Une large majorité d'adolescents favorable à l'interdiction
Le 21 juillet 2026, le Parlement a définitivement adopté une proposition de loi interdisant les réseaux sociaux aux moins de 15 ans. Ce vendredi 24 juillet, l'Arcom (Autorité de régulation de la communication audiovisuelle et numérique) a dévoilé les résultats d'une étude menée en juin auprès de 1 012 enfants âgés de 10 à 14 ans, sollicités pour donner leur avis sur cette mesure.

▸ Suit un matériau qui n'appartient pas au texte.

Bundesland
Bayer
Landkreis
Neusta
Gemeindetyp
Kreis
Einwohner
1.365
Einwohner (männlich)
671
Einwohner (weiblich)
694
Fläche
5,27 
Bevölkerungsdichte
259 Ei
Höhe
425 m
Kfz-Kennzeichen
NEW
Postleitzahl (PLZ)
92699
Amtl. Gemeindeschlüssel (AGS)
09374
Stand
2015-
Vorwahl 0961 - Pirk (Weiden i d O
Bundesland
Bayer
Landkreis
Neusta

Selon cette étude, 69 % des enfants interrogés estiment que l'interdiction des réseaux sociaux aux moins de 15 ans est une « bonne idée ». Plus des deux tiers se montrent donc favorables à cette restriction, qui doit entrer en application à partir de septembre 2026.
Des enfants demandeurs de protection malgré des doutes
Martin Ajdari, président de l'Arcom, a commenté ces résultats auprès de l'AFP : « Ils sont demandeurs d'une protection qui vient de l'extérieur […] même s'ils ont quelques doutes sur l'efficacité immédiate » de l'interdiction. Les enfants interrogés déclarent en grande majorité (67 %) qu'ils respecteront la loi. Cependant, une part non négligeable (33 %) indique qu'ils trouveront un moyen de contournement.
Les stratégies de contournement envisagées
Parmi les enfants qui disent ne pas respecter l'interdiction, 64 % comptent renseigner une fausse date de naissance. Cette tentative pourrait échouer si les méthodes de vérification de l'âge mises en place sont efficaces. Par ailleurs, 27 % affirment qu'ils se feront aider de leurs parents pour créer un compte malgré l'interdiction. La loi ne prévoit pas de sanction pour les enfants contrevenants ni pour leurs parents.
Certains contournements pourraient passer par l'utilisation d'un VPN, un outil permettant de se localiser dans un autre pays, comme c'est le cas en Australie où l'accès aux réseaux est interdit aux moins de 16 ans depuis décembre 2025.
Un impact direct sur la majorité des enfants
La plupart des enfants interrogés devraient être directement impactés par la loi : 70 % d'entre eux déclarent détenir au moins un compte sur un réseau social ou une plateforme en ligne comme YouTube. Pour les 10-12 ans, ce chiffre s'élève à 63 %, malgré l'interdiction aux moins de 13 ans déjà en vigueur sur la plupart des plateformes.
Le texte voté par les députés et sénateurs ne détaille pas les méthodes de contrôle de l'âge qui pourront être utilisées, mais plusieurs outils ont déjà été expérimentés en Australie.